12 November 2009

"I like lists for the same reason other people like football or pedophilia."

Umberto Eco is currently curating an exhibition at the Louvre on the subjects of "the place lists hold in the history of culture." In an interview with Der Spiegel, he talks about that and about "the ways we try to avoid thinking about death and why Google is dangerous for young people."
Wherever you look in cultural history, you will find lists. In fact, there is a dizzying array: lists of saints, armies and medicinal plants, or of treasures and book titles. Think of the nature collections of the 16th century. My novels, by the way, are full of lists...

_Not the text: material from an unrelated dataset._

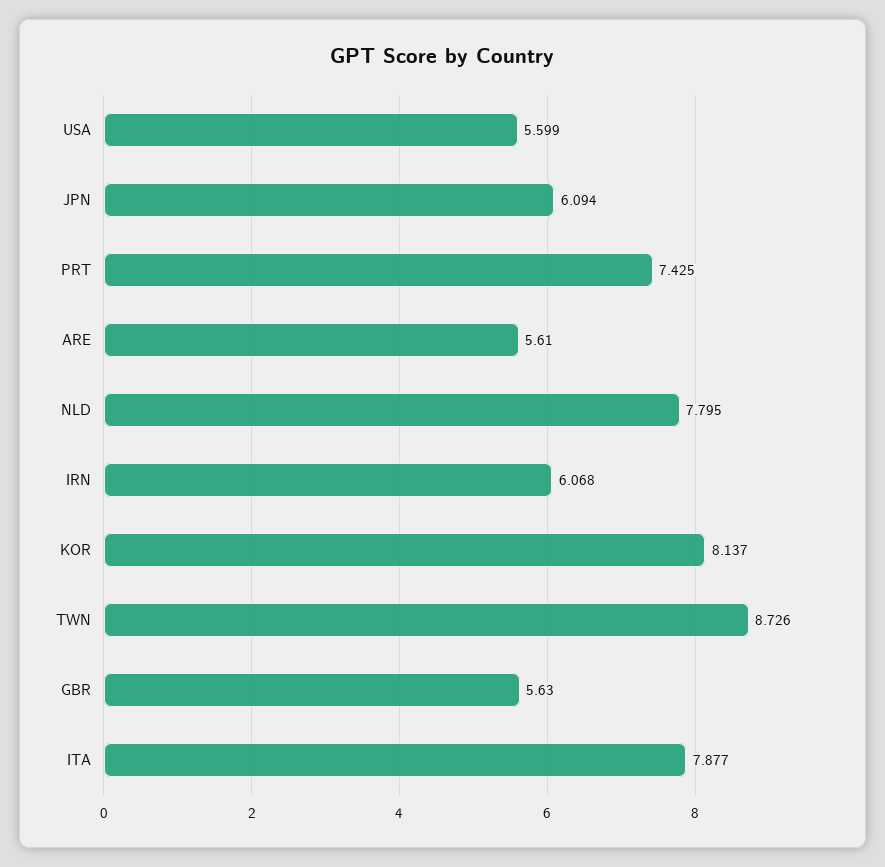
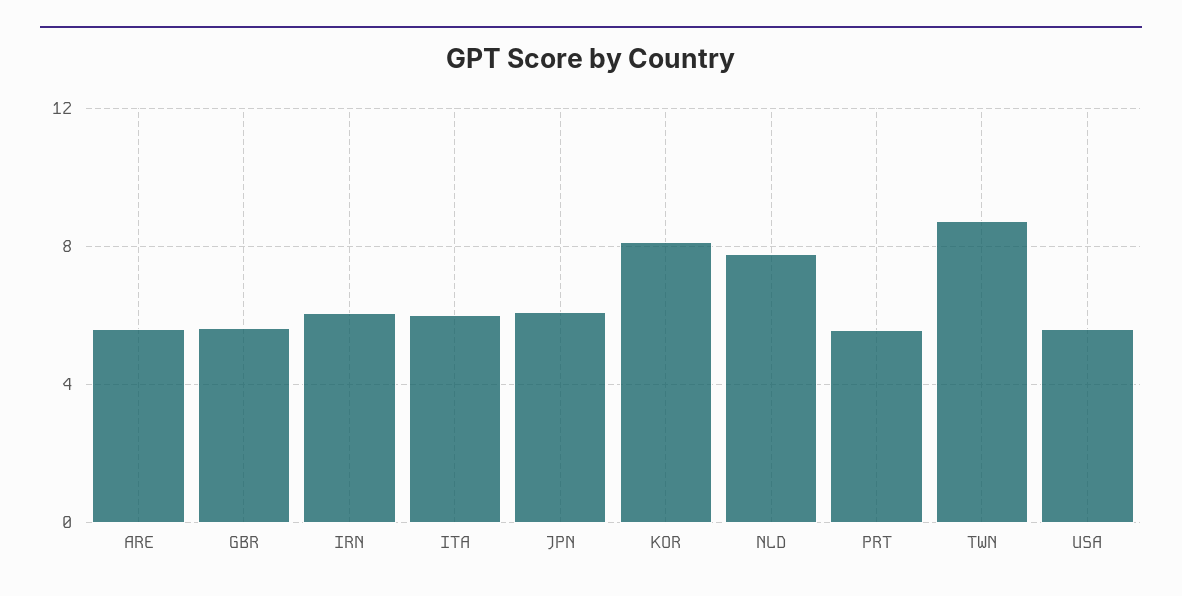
PRT: 7.425 -> 5.5
ITA: 7.877 -> 6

...in cultural history, the list has prevailed over and over again. It is by no means merely an expression of primitive cultures. A very clear image of the universe existed in the Middle Ages, and there were lists. A new worldview based on astronomy predominated in the Renaissance and the Baroque era. And there were lists. And the list is certainly prevalent in the postmodern age. It has an irresistible magic...

We have a limit, a very discouraging, humiliating limit: death. That's why we like all the things that we assume have no limits and, therefore, no end. It's a way of escaping thoughts about death. We like lists because we don't want to die...

Why am I so interested in the subject? I can't really say. I like lists for the same reason other people like football or pedophilia. People have their preferences.
The rest of the interview is at Der Spiegel.


  1. Remember the Book of Lists and its sequels in the 70s? Huge bestsellers.

  2. And in fact this blog is a sort of glorified "list," because (see the "categories" in the right sidebar) I use it to store my favorite books, videos of my favorite music, my favorite jokes, and other things.